RENDEZ VOUS au sommet

Le rendez-vous était pris ce 29 janvier à La Cigale, sold-out pour le dernier concert du groupe qui clôturait en beauté sa tournée Expanding Corruption. Après avoir sillonné la France, la Chine, la Russie ou encore l’Ukraine, le groupe de post-punk français a donné sa dernière performance à Paris, sa ville d’origine, deux ans après la sortie de son incandescent premier album Superior State.

Une entrée en matière superbement amorcée par le groupe de rock indépendant The KVB, duo britannique au style sombre et électrique, bardé d’effets à la sauce 80’s. Plongé dans l’obscurité, le groupe se tient devant une toile où sont projetés d’infinis paysages hypnotiques et des routes qui défilent à toute allure. The KVB plante le décor et déjà, les corps s’échauffent au niveau des premiers rangs.

Sonne enfin l’heure de Rendez Vous qui entre en scène avec un premier morceau fracassant, la version autoremixée d’Exuviæ. Chocs intempestifs dans nos têtes, la cold-wave de Rendez Vous ne laisse pas de marbre. Étant donné que la principale crainte pour des morceaux aussi aboutis en version studio était leur rendu en live, peu à peu, le groupe démonte nos expectatives. Il est à noter que le groupe, formé en 2013, est plus attaché à la scène qu’à la production de disques (2 EP et 1 album en 7 ans) et ne s’est pas non plus illustré par sa grande présence dans les médias. Il est ainsi parvenu à créer une image singulière autour de son projet, sorte  d’oiseau rare ou d’ovni précieux, et il a de quoi en être fier. Car s’il existe bien une jeune scène post-punk française qui ne se revendique pourtant pas en tant que t-elle, Rendez Vous en est l’un des groupes empereurs.

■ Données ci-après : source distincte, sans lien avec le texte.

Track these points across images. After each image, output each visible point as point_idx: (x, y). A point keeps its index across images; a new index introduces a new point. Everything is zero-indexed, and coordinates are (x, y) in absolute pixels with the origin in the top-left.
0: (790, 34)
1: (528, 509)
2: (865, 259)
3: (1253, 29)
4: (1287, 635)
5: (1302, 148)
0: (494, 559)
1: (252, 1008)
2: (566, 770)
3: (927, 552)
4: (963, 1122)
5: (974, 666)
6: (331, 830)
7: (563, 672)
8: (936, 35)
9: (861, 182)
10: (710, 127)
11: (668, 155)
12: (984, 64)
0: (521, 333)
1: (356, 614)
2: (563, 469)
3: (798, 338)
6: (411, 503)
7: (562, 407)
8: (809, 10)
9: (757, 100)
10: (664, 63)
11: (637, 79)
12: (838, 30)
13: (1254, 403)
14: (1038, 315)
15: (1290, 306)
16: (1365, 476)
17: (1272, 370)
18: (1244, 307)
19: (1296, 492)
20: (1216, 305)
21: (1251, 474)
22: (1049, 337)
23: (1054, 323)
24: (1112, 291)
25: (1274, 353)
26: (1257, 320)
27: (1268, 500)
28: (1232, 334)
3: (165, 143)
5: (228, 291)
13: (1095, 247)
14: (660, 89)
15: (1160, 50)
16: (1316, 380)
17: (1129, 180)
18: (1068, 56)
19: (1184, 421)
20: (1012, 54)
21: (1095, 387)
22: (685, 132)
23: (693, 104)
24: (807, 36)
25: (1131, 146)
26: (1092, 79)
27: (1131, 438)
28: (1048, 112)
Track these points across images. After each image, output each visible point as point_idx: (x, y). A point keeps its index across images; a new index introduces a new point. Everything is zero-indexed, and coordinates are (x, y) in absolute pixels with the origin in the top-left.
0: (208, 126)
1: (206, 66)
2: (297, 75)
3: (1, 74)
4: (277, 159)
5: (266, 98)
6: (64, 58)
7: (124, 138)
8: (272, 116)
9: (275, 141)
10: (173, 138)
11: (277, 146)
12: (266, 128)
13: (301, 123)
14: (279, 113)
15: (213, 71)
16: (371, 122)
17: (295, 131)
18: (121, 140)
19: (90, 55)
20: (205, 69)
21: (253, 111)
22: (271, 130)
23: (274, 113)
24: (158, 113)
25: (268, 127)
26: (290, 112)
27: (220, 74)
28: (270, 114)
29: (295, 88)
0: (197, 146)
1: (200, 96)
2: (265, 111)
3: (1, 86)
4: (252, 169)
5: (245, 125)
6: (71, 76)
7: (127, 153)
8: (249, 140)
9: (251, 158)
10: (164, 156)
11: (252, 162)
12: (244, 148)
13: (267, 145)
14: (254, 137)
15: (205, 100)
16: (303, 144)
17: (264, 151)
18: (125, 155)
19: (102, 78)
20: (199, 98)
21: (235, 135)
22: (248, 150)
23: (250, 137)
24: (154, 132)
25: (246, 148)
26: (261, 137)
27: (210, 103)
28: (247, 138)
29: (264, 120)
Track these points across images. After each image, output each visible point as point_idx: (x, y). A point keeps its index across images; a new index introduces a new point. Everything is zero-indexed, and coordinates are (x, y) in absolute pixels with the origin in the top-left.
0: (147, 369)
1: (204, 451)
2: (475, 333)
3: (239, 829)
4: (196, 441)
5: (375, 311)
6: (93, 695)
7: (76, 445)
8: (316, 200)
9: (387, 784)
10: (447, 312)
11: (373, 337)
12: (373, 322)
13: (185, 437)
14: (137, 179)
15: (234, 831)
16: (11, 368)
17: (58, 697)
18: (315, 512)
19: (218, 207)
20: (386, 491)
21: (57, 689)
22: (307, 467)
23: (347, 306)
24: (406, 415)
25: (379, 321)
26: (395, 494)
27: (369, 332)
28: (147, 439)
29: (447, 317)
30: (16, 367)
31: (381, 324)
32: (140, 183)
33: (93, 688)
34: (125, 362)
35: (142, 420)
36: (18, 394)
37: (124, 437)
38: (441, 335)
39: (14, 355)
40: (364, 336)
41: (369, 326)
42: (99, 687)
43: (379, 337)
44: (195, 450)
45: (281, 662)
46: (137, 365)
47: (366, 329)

Pointe de nostalgie de la new-wave britannique et de la musique industrielle certes, il y avait d’ailleurs un joli mélange de générations ce soir là, même si pour beaucoup, elle résonne de manière résolument actuelle. Car les thèmes restent inchangés, comme une réponse à une société déglinguée de toutes parts, une jeunesse qui ne se veut pas forcément étiquetée punk moderne, anarchiste, ou simplement contestataire, mais qui demeure l’éternelle jeunesse, celle qui veut tout envoyer valser et contredire son prochain. En témoignent les textes, baignés d’une teneur cinglante et ténébreuse, la voix brute qui assène une morale amorale, et les membres du groupe tout aussi sobres dans leur tenues, sans excès de style, puisque la musique et la performance se suffisent à elles-mêmes.

Au fur et à mesure, on se sent comme délocalisés dans les entrailles ou les bas-fonds de Paris, plutôt qu’à la clinquante Cigale. Entourés des balcons rouges, la fumée de la scène se fait plus épaisse et rejoint celles des cigarettes qui commencent à briller dans toute la salle. On entrevoit les mines choquées à côté d’autres qui exultent. La sueur, les pogos et les bières renversées dans les premiers rangs semblent en exaspérer un peu trop certains, venus, semble t-il, assister à un concert policé et qui auront vite fait de remonter les marches et laisser la fosse se déployer en joyeux pogos sur le morceau Distance.

La désinvolture continue, la superbe rigide de la Cigale se défait encore quand, tour à tour, plusieurs personnes du public montent sur la scène pour se jeter dans la fosse. Ni une ni deux, le bal commence quand certains font carrément des tours sur scène, embrassent le guitariste à pleine bouche ou prennent le chanteur dans les bras, pour terminer aussi par goûter aux joies du crowd surfing. Impartial, le groupe se laisse envahir, sans trop savoir s’ils adhèrent à ce qu’il se passe, avant qu’un régisseur à la crête iroquoise bleue flamboyante ne fasse calmer toute cette masse.

Naviguant entre les morceaux des premiers EP et ceux de leur premier album, Rendez Vous illustre son incroyable capacité à produire des titres qui fonctionnent toujours avec puissance, sans jamais être lassants. Ça claque, ça grince et déverse le genre de noise qui dézingue nos esprits et délie nos corps, heureux de retrouver toute leur liberté dans l’espace, en écho aux vibrations provoquées par le synthé et la batterie qui frappe. Une sorte d’ode à la joie moderne dans une période trouble pour un groupe qui a de beau jour devant lui.